## [Problem details]
Please count the lines below that hold the word "portfolio" and give the count without any other text.

Items from a dataset
──────────────────────────────

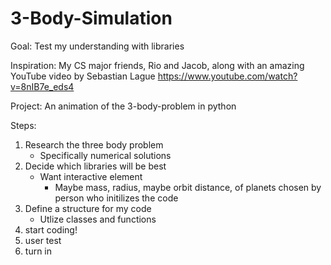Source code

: # 3-Body-Simulation
Goal:
Test my understanding with libraries

Inspiration:
My CS major friends, Rio and Jacob, along with an amazing YouTube video by Sebastian Lague https://www.youtube.com/watch?v=8nIB7e_eds4

Project:
An animation of the 3-body-problem in python

Steps:
1. Research the three body problem
    - Specifically numerical solutions
2. Decide which libraries will be best
    - Want interactive element
        - Maybe mass, radius, maybe orbit distance, of planets chosen by person who initilizes the code
3. Define a structure for my code
    - Utlize classes and functions
4. start coding!
5. user test
6. turn in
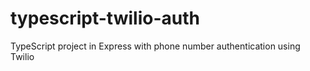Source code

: # typescript-twilio-auth
TypeScript project in Express with phone number authentication using Twilio

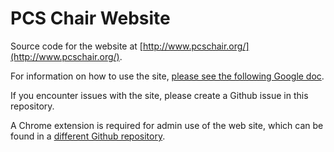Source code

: # PCS Chair Website

Source code for the website at [http://www.pcschair.org/](http://www.pcschair.org/).

For information on how to use the site, [please see the following Google doc](https://docs.google.com/document/d/1kxKCf4G7U_HD18bHi3A5mgn_nUNakMKEK3JX-WXRT-M/edit).

If you encounter issues with the site, please create a Github issue in this repository.

A Chrome extension is required for admin use of the web site, which can be found in a 
[different Github repository](https://github.com/jwnichls/pcschair-extension).
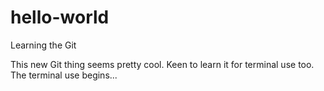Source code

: # hello-world
Learning the Git

This new Git thing seems pretty cool. Keen to learn it for terminal use too.
The terminal use begins...
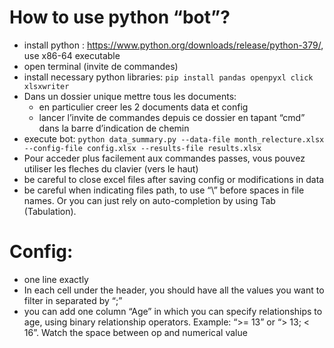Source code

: # How to use python “bot”?
- install python : https://www.python.org/downloads/release/python-379/, use x86-64 executable
- open terminal (invite de commandes)
- install necessary python libraries: `pip install pandas openpyxl click xlsxwriter`
- Dans un dossier unique mettre tous les documents:
  - en particulier creer les 2 documents data et config
  - lancer l’invite de commandes depuis ce dossier en tapant “cmd” dans la barre d’indication de chemin
- execute bot: `python data_summary.py --data-file month_relecture.xlsx --config-file config.xlsx --results-file results.xlsx`
- Pour acceder plus facilement aux commandes passes, vous pouvez utiliser les fleches du clavier (vers le haut)
- be careful to close excel files after saving config or modifications in data
- be careful when indicating files path, to use “\” before spaces in file names. Or you can just rely on auto-completion by using Tab (Tabulation).

# Config:

- one line exactly
- In each cell under the header, you should have all the values you want to filter in separated by “;”
- you can add one column “Age” in which you can specify relationships to age, using binary relationship operators. Example: “>= 13” or “> 13; < 16”. Watch the space between op and numerical value
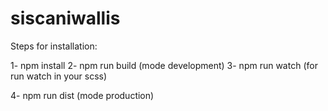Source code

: # siscaniwallis

Steps for installation:

1- npm install
2- npm run build (mode development)
3- npm run watch (for run watch in your scss)

4- npm run dist (mode production)
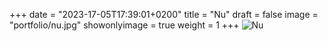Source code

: +++
date = "2023-17-05T17:39:01+0200"
title = "Nu"
draft = false
image = "portfolio/nu.jpg"
showonlyimage = true
weight = 1
+++
![Nu](portfolio/nu.jpg)






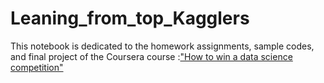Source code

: # Leaning_from_top_Kagglers
This notebook is dedicated to the homework assignments, sample codes, and final project of the Coursera course :["How to win a data science competition"](https://www.coursera.org/learn/competitive-data-science/quiz/Hwg9B/recap)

──────────────────────────────

## [Answer below]
2